ピチャピチャと雨音が垂れるような音をたてて、ノラは俺の喉に液体を流し込んでくれた。


"魔術増幅液"は生臭いニスのような香りがした。それだというのに、その液体に彼女の唾液が混ざっているという事実だけで俺は興奮し切っていた。


〜〜〜

「んむぅ♡ちゅ、れろぉ.......ぷはぁっ!」


あれからどれほどの時間が経っただろうか。俺とノラは恋人のようにお互いの手を絡ませながらずっとキスをしていた。

俺の体はとっくに"魔術増幅液"に載った彼女の魔力により再生していたが、そんなことは関係なかった。


息継ぎのため唇を離すと、彼女はトロンとした表情を浮かべる。俺は改めてこの子を守れて良かったと心の底から思った。


「お、おまえは、そ、その、そもそもパーティーをなんで私なんかと組んでくれたんだ?その私に」

「あぁ、惚れてる、でも最初はノラの呪いのことに気づいて……。それで君を助けたいと思ったんだ」

「そ、そうか。お前は本当に……良いやつだな。こんなブサイクな私に惚れてくれるなんて」


ニヘラァと笑っている彼女の顔を見て俺は困ってしまう。

長く美しい銀色の髪。ボンキュッボンな体つき、パッチリとした瞳に細い鼻。みずみずしい肌......。


俺にとって彼女は絶世の美女そのものだが、彼女自身と"この世界"はそうは思っていない。

けれども「そもそも異世界転移してきて〜」とか「実は元の世界と美醜が逆転してるっぽくて〜」とか、長々と話して理解してもらえるだろうか?


俺がそう悩んでいると、静かなダンスホールの中を何かが引きずって這うような嫌な音が響いてきた。


「あ"ん"た"た"ち"。

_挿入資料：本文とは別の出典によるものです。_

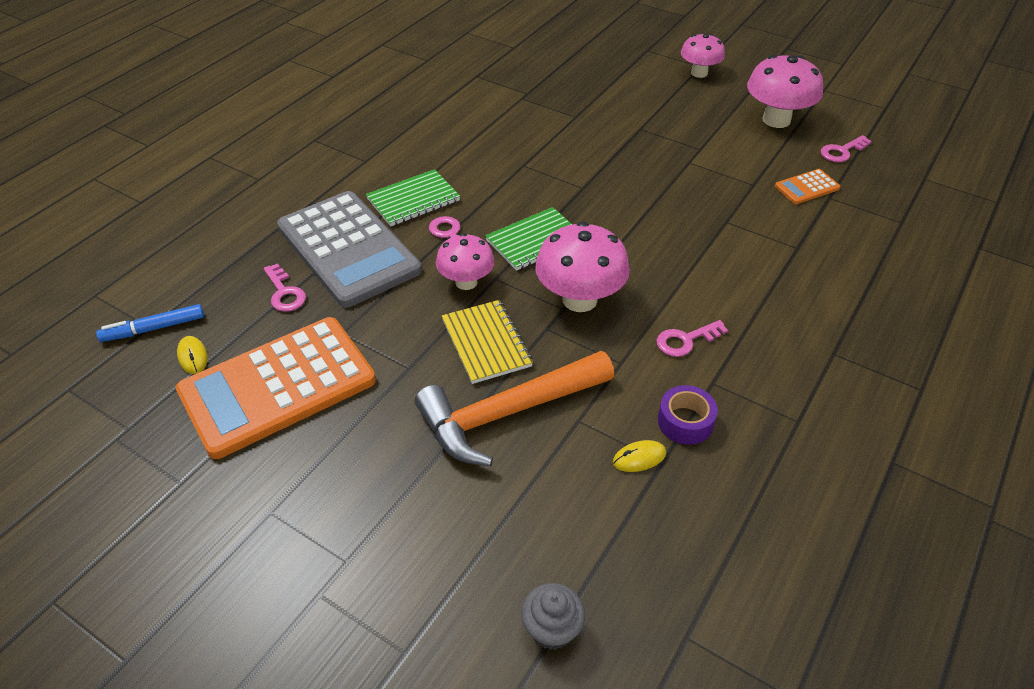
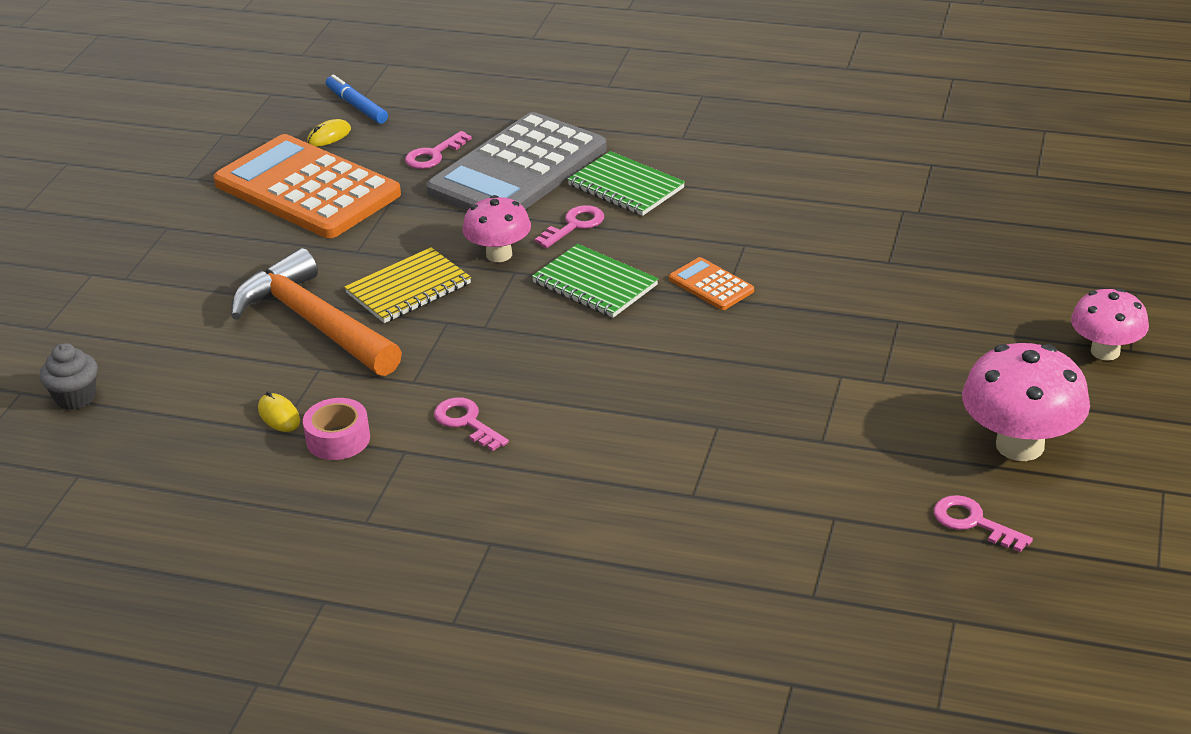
camera: 75 degrees right, 10 degrees down
(579, 299) = (504, 335): pink mushroom -> none
(685, 422) = (338, 439): purple tape -> pink tape
(807, 187) = (846, 492): orange calculator -> orange calculator (711, 285)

随分なこ"と"く"れ"た"わ"ね"」


そこには体中がドロドロのヘドロのようになった悪魔シルマリアがいた。


奴の胸元には鈍く光る真珠が一欠片だけまだ残っていた。それが砕け散ると彼女の体はまた大きく膨らみ完全回復した。

ノラはそれを憎々しげに睨む。


今の俺は体が元に戻ったとは言え、剣も折れてしまったし、魔力もほぼ底をついている。これは結構やばいぞ。


というか、この悪魔、いい加減に……。


「いい加減しつけぇんだよ。オバさん、マジでさ」


俺の声を代弁するかのように突如として天からギャル《?》のような話し方の女の声が聞こえてきた。


激戦で完全に破壊されたダンスホールの天井には大穴が空いている。

それを見上げると、船のマストに居並ぶ3つの小さな影。


「てゆーかー、もう割と死にかけじゃね?"破邪の剣"の盗人さんは」

「帝国に生きる民を守る"護民官"の1人として、僕はあなたを容赦するつもりはありません」


先にスタッと降り立つ2つの影。そこには美しい褐色肌のダークエルフと、小さな角をはやした金髪のドラゴニュートの少女が立っていた。


「久しいのぉ、黒髪の逃走者殿。あの時の逃げっぷりはなかなかに良かったが、今回こそは逃さんぞ」


遅れて降り立つ、もう一つの影。それは地面に完全に着地することなくフワフワと宙を漂っていた。

神秘的に輝く紫色の髪。妖艶さと可憐さの両立したニッコリと微笑む桃色の唇。


ノラのものより、もう一周りは大きいかという爆乳。


エルフの女魔術師、ベアーテは地下牢ダンジョンで会った時と同じく俺にその美しい肢体からだを見せつけていた。